***** SUPPLIED TEXT *****

The Institute of Medicine (IOM), reports that as many as 98,000 Americans die each year and another 1,000,000 are injured as a result of preventable medical errors that cost the nation an estimated $29 billion. In its comprehensive book titled "To Err Is Human," the IOM recounts two studies which reported on adverse events.

The Harvard Medical Practice Study reported on more than 30,000 randomly selected discharges from 51 randomly selected hospitals in New York in 1984. In 1992, a study of adverse events in Colorado and Utah reviewed a random sample of 15,000 discharges from a representative sample of hospitals in these two states.

In its study, the IOM reports that some estimate that the 98,000 annual number likely underestimates the occurrence of preventable errors because (i) it only considered hospital errors and not errors in other medical settings (ii) it only considered certain more serious injury cases and (iii) the study imposed a very high threshold to determine whether an error occurred.

In another study contained in the IOM's report, 45.8 % of 1,047 patients admitted to two intensive care units at a large teaching hospital were identified as being the victim of an inappropriate decision when an appropriate alternative could have been chosen.

In another published study of 182 deaths caused by three conditions (heart attack, pneumonia, and CVA or stroke), in 12 hospitals, it was found that at least 14% and possibly as many as 27% of the deaths might have been prevented. According to the IOM, a separate 1991 analysis of 203 incidents of cardiac arrest at a teaching hospital found that half of the 14% that experienced a complication could have been prevented.

***** RECORD SET *****

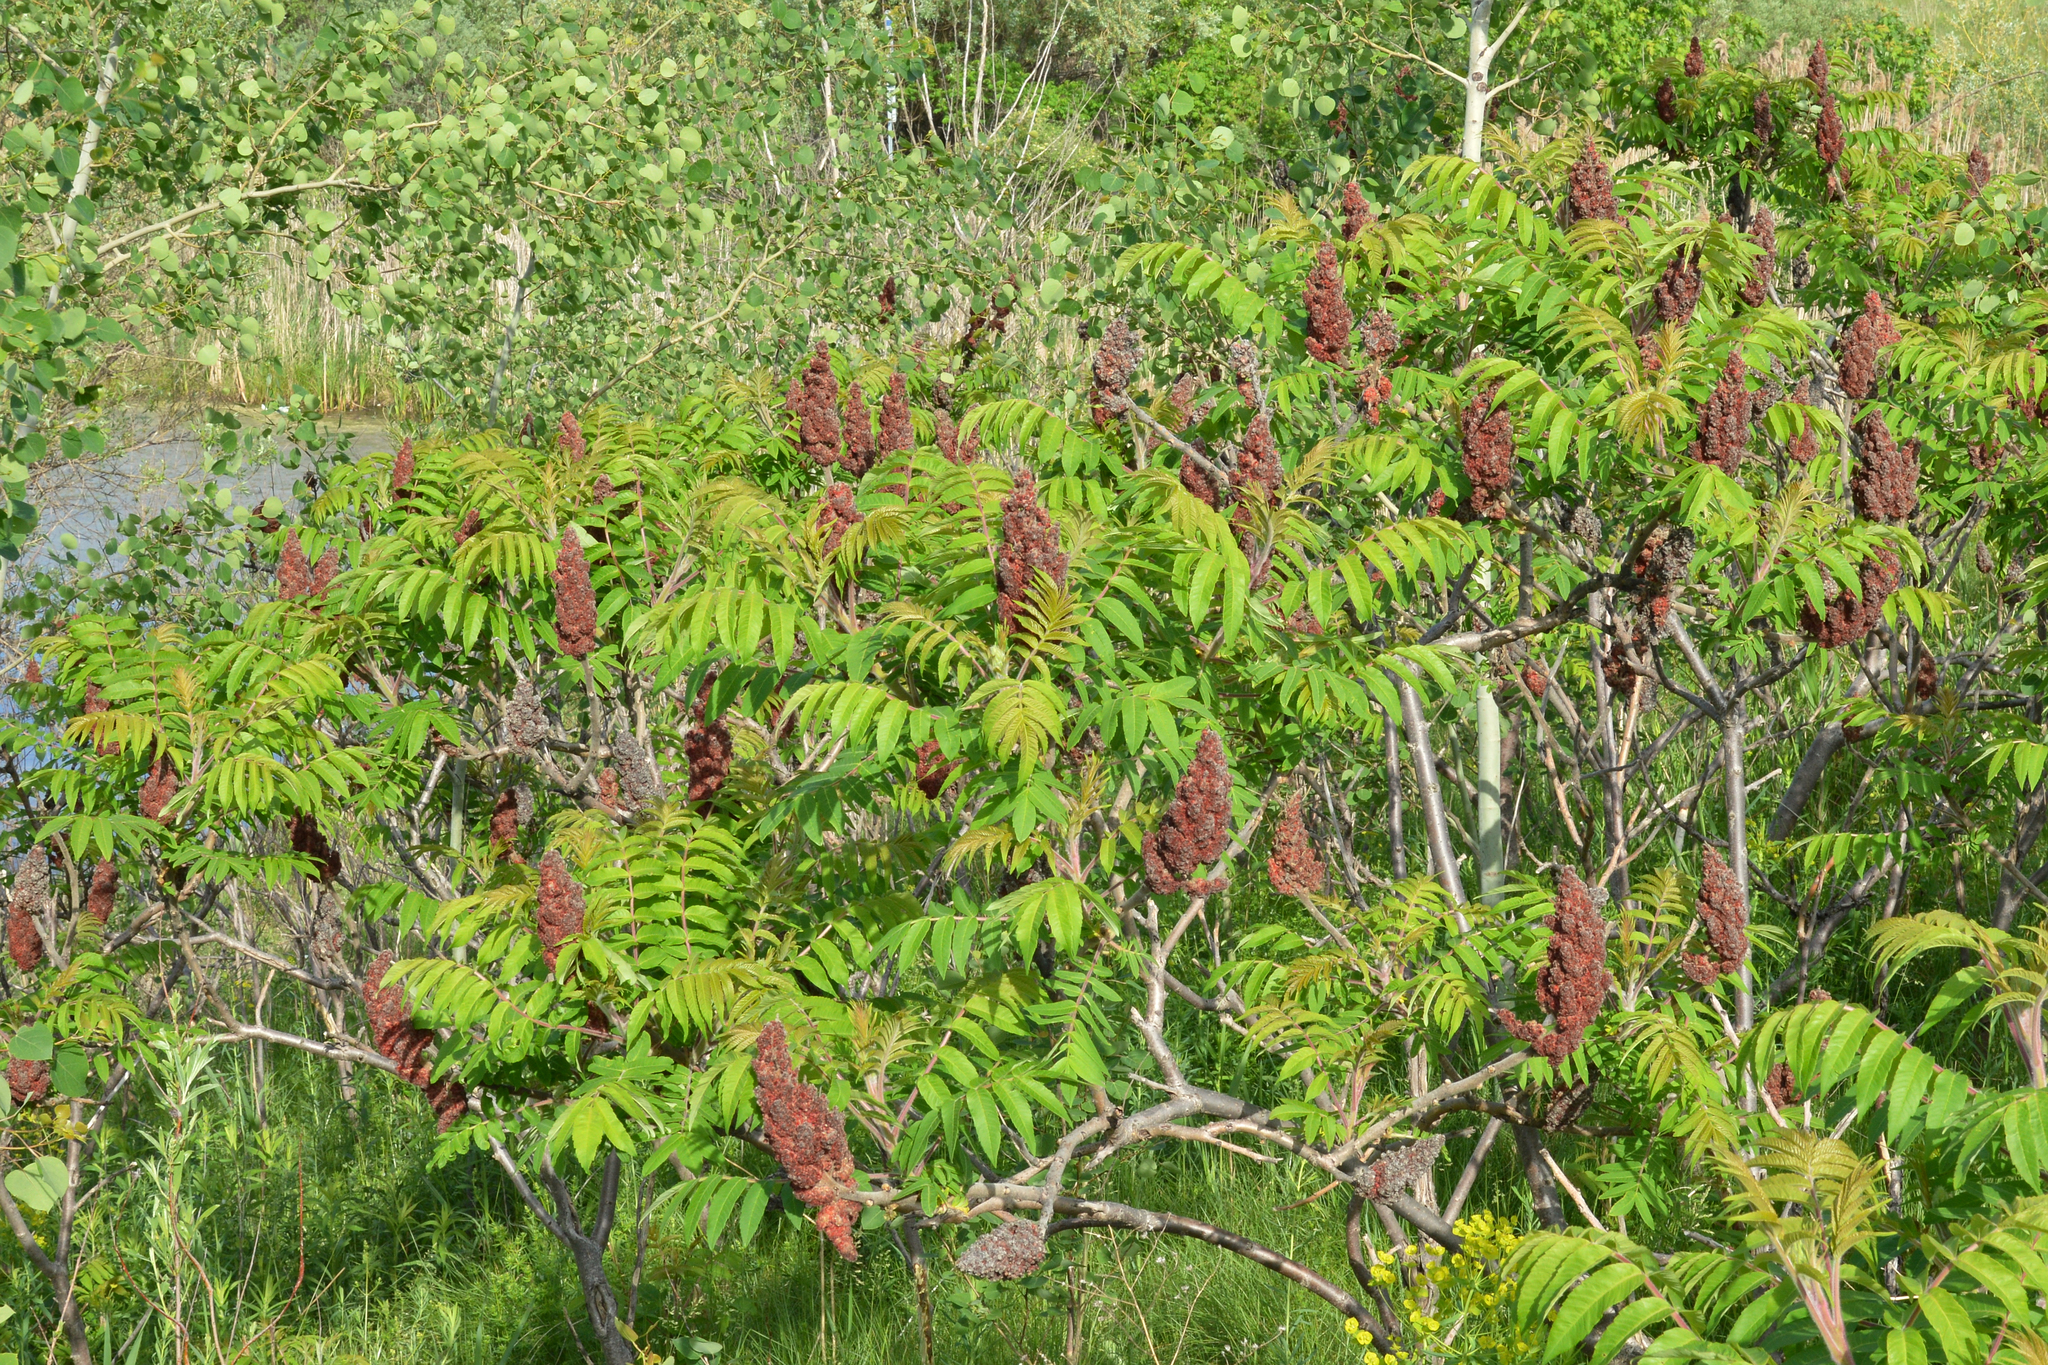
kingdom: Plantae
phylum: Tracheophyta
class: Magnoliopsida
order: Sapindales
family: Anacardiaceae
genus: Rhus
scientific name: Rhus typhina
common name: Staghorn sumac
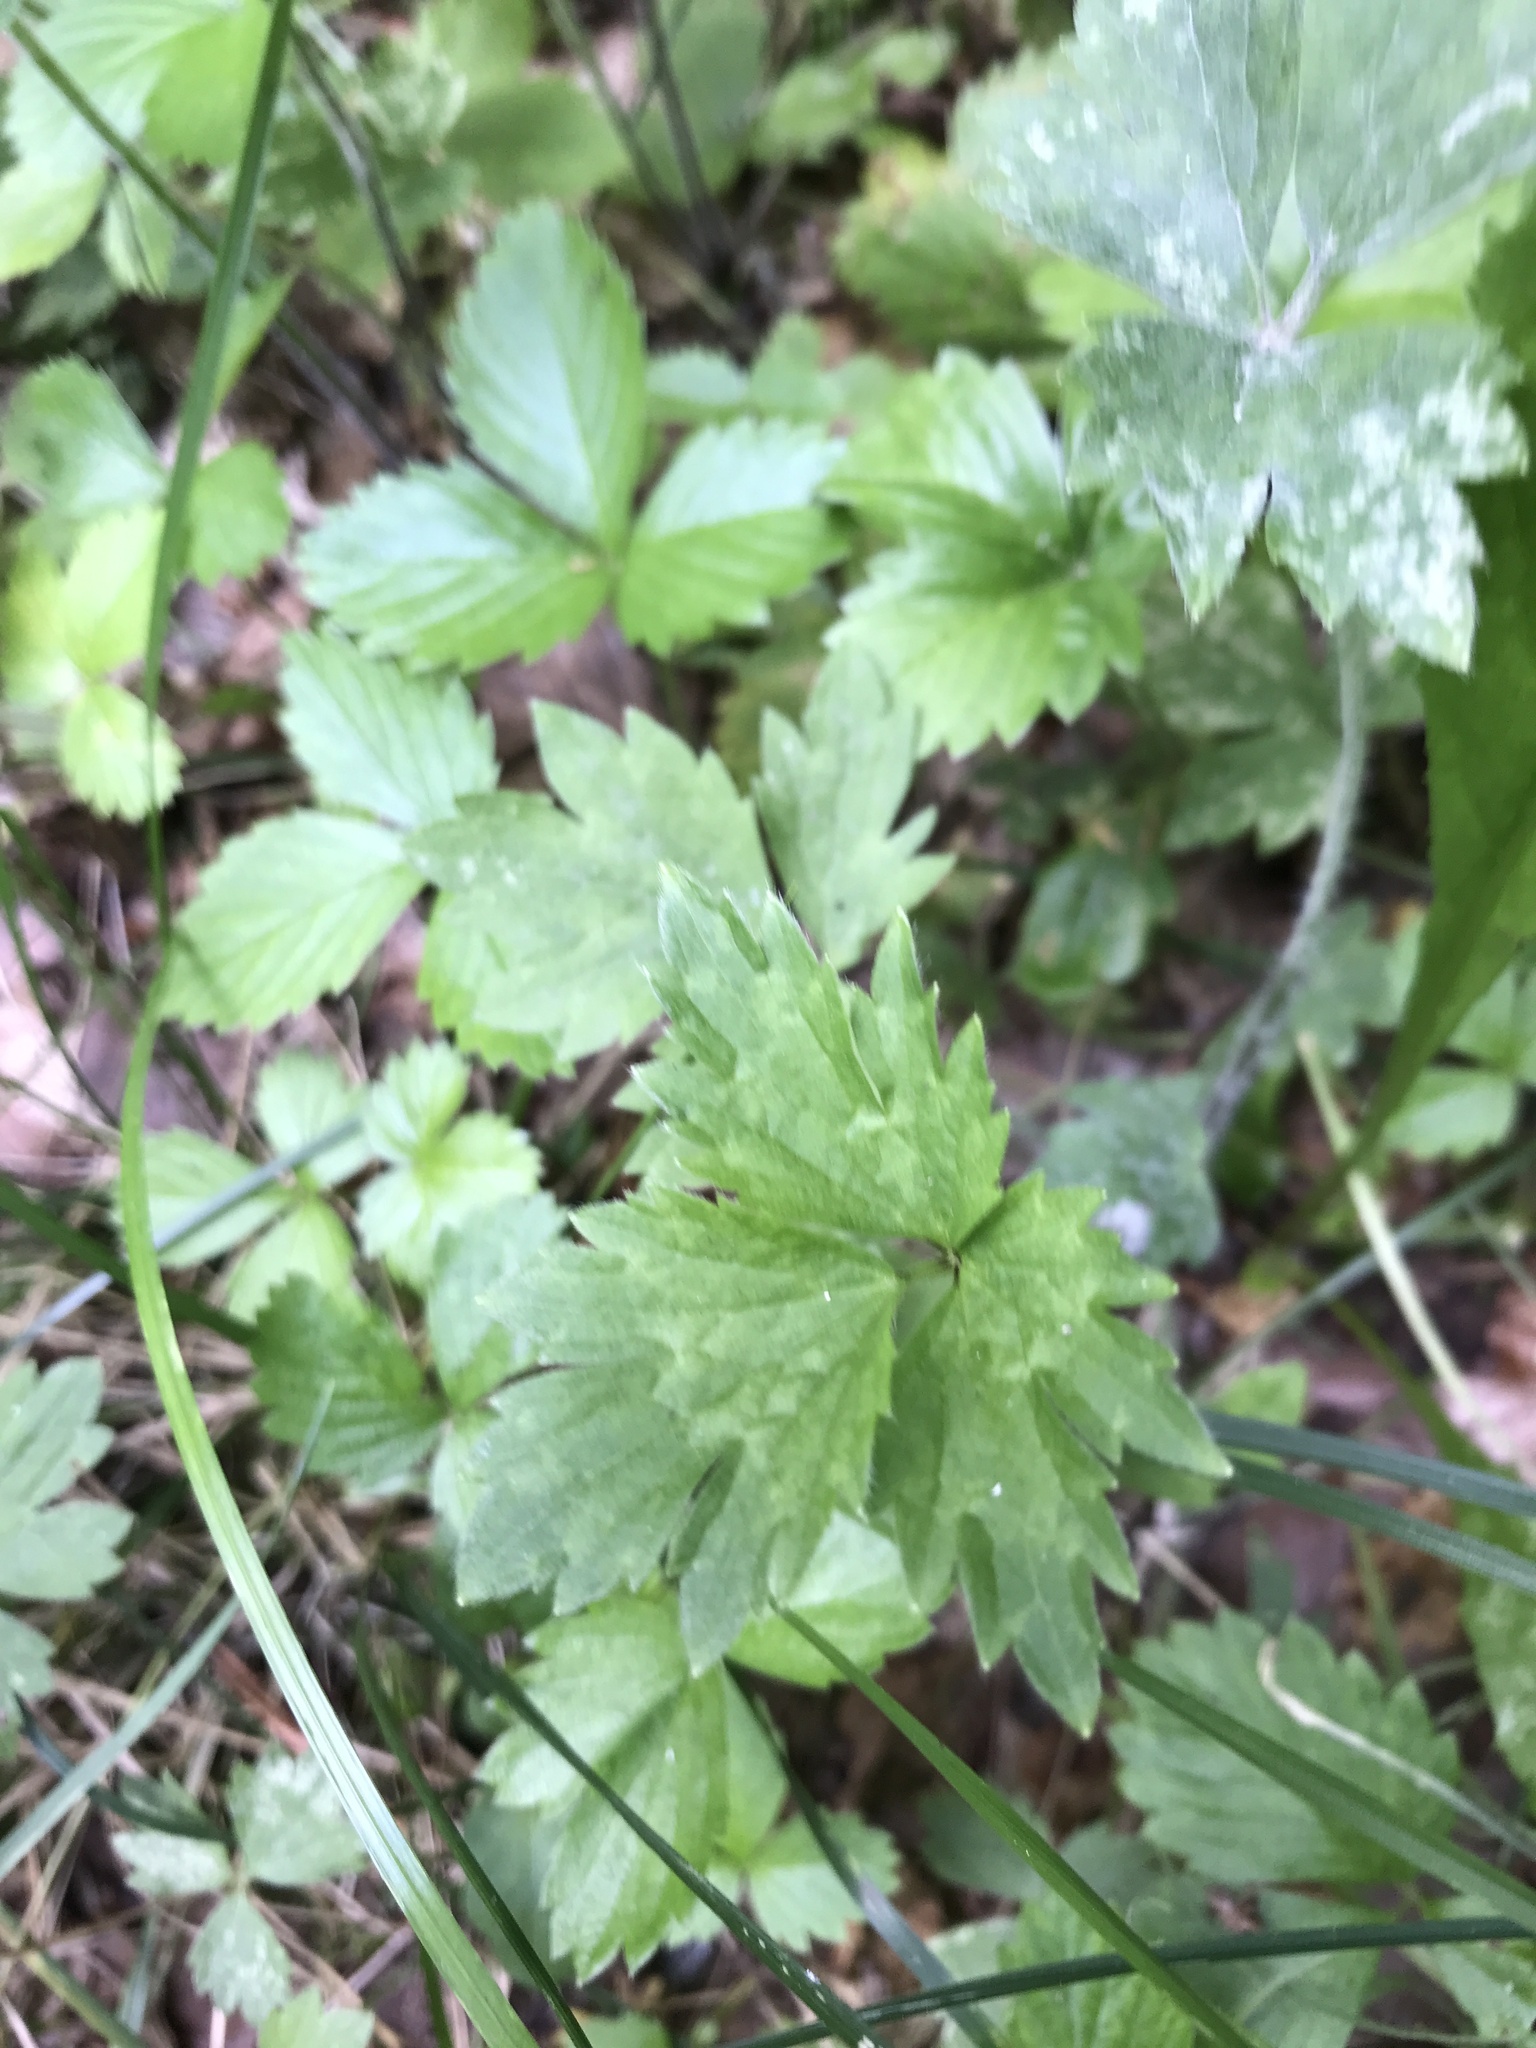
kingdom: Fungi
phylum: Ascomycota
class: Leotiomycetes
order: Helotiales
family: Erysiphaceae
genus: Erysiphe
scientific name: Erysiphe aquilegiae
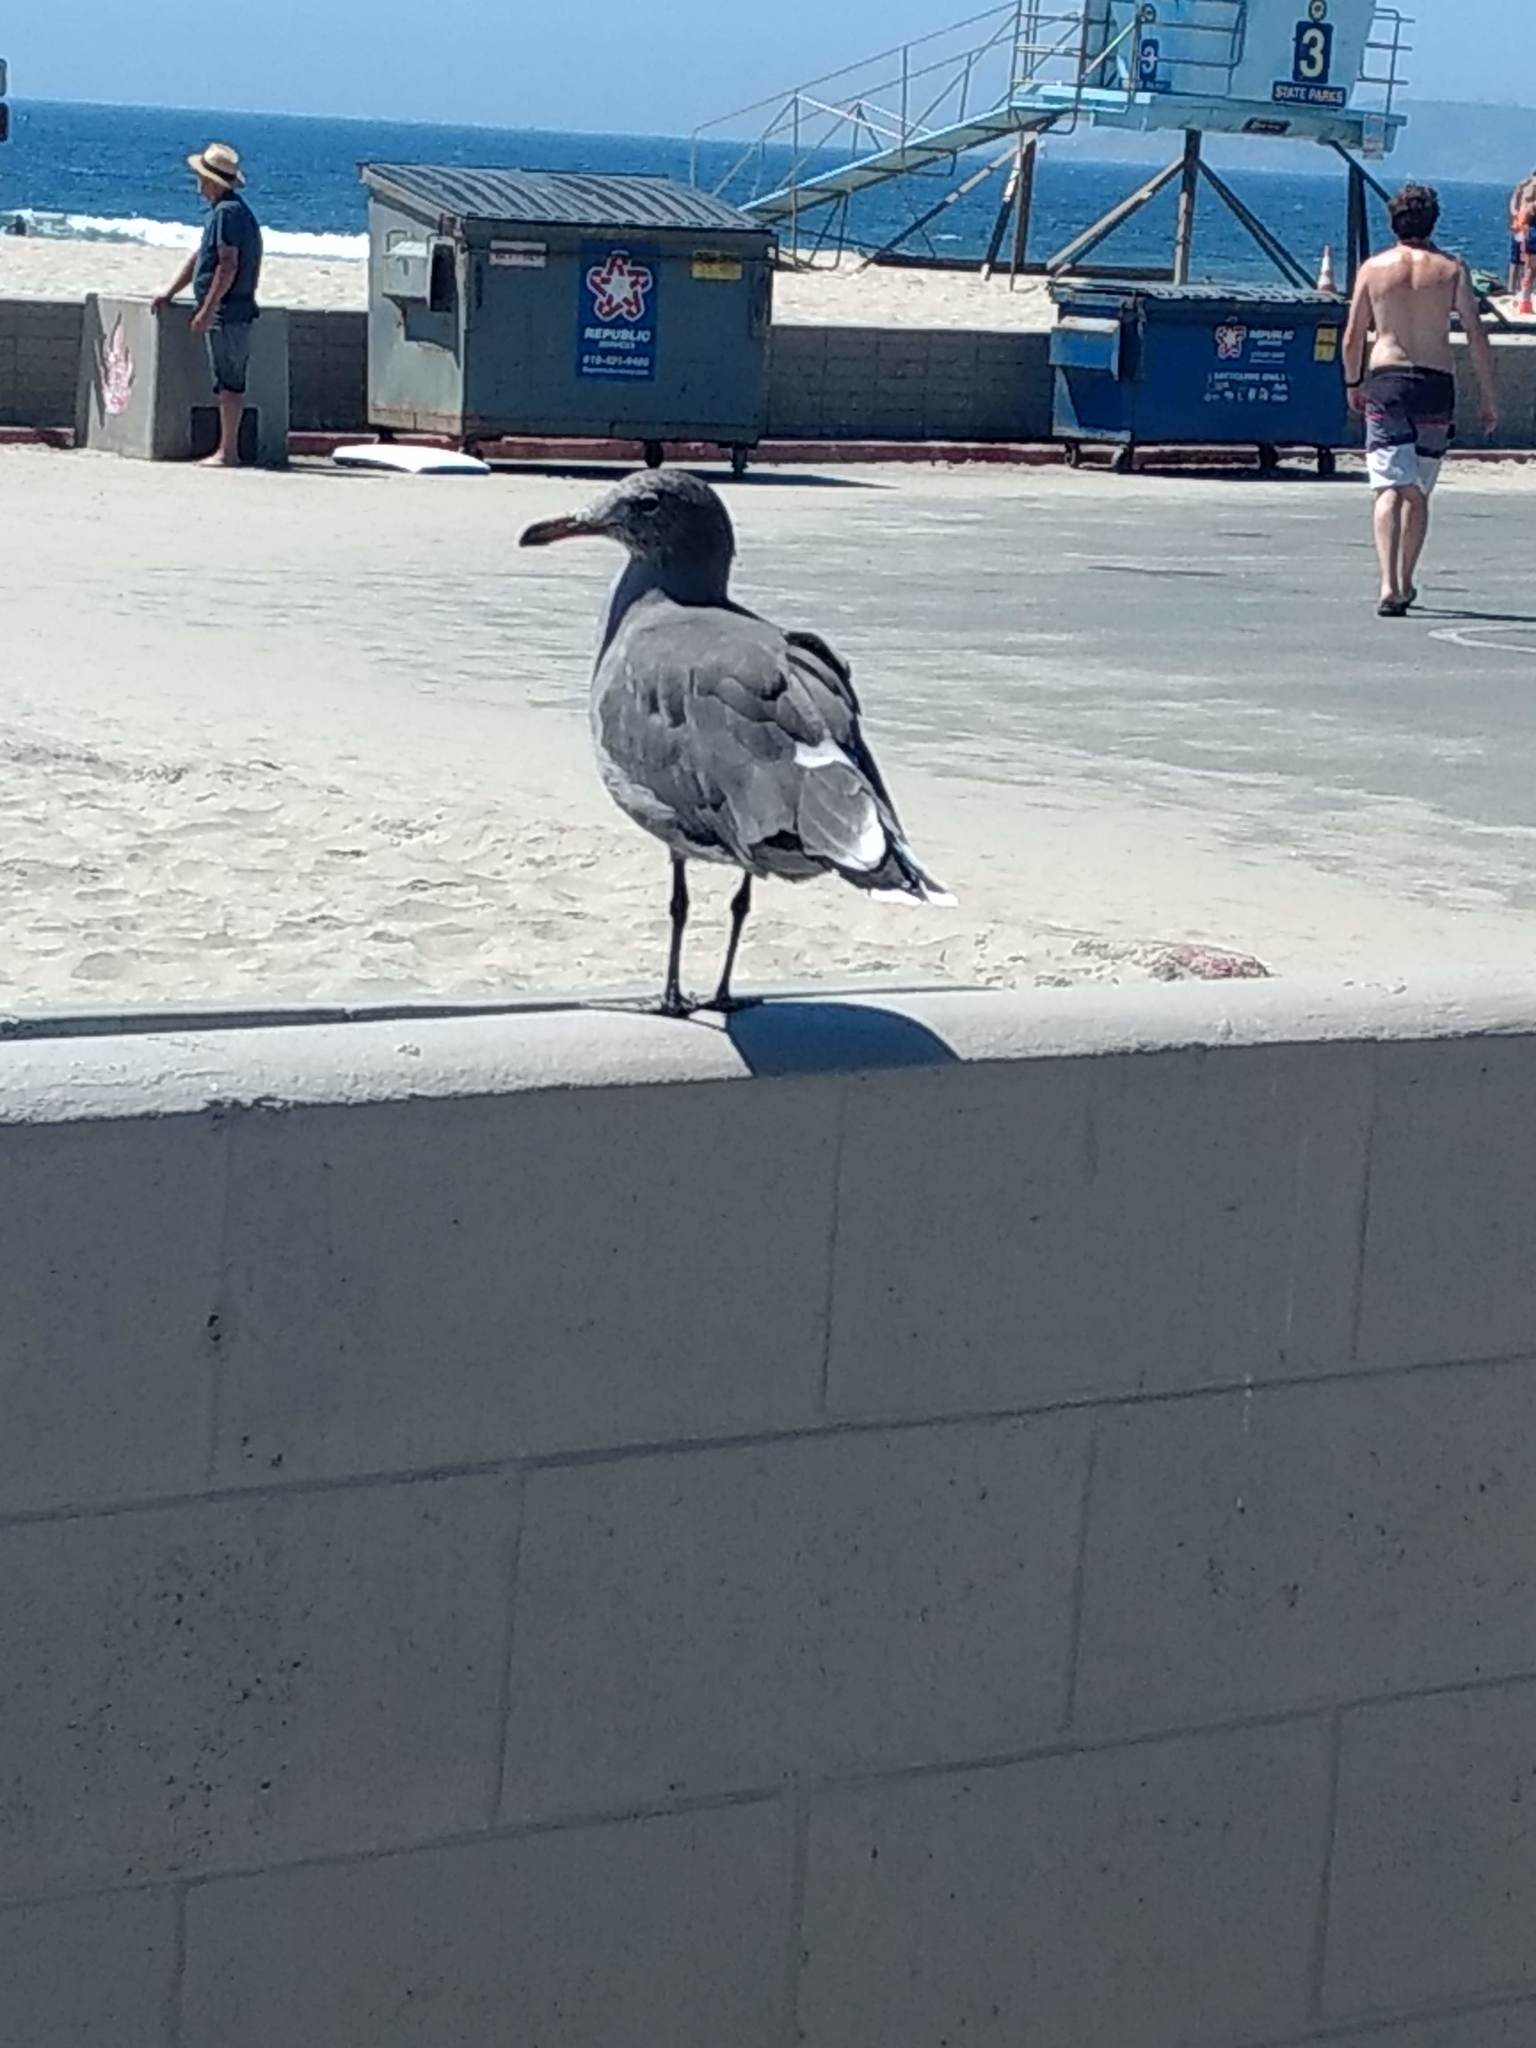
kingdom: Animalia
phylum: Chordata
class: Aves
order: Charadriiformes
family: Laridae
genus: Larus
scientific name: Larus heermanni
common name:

*****

• [TASKS]:
a) Answer these from the text on medical errors above:
(i) How many discharges did the Harvard Medical Practice Study report on, and from how many hospitals?
(ii) What share of the 1,047 patients admitted to the two intensive care units was identified as the victim of an inappropriate decision?
(iii) Which three conditions caused the 182 deaths in the published study covering 12 hospitals?
b) Pick up the text on medical errors after its final sentence and keep writing it.

• [ACTIVITY ANSWERS]:
a)
(i) More than 30,000 discharges, from 51 hospitals in New York.
(ii) 45.8%.
(iii) Heart attack, pneumonia, and CVA or stroke.

b)
Three years after the IOM published "To Err Is Human," the IOM reports that little has been done to reduce death or injury in this country. Shortly after the release of the report, Congress held hearings and set aside $50 million for research into the causes of preventable medical mistakes. The IOM reports that one reason for the lack of progress since the release of the report is fierce resistance by doctors and hospitals to bills requiring mandatory reporting.

Michael L. Millenson, a visiting scholar at Northwestern University and author of the 1997 book "Demanding Medical Excellence," observes that many doctors refute the report's central thesis that mistakes are numerous and affect all players in the increasingly dysfunctional health care system. And most resist the notion that hospitals' faulty systems need to be overhauled to guard against errors that can result from anything short of perfect performance by individuals.

"You won't believe the number of times I've heard a doctor say, with a straight face, 'I don't make mistakes,'" said Millenson. "There's an old saying in aviation: The pilot is the first one at the scene of an accident. Well, in medicine, if someone makes a mistake, who gets hurt? It's not the doctor. Who pays? It's not the Hospital. Nobody's doing this on purpose, but they're not losing money on it, either."

The IOM reports that because only a minority of states require that serious errors be reported, it's impossible for experts to figure out how to prevent them in the future. IOM panelist Arthur Levin states: "We can't even count the errors, so we don't have any more real information than we had when we wrote the report."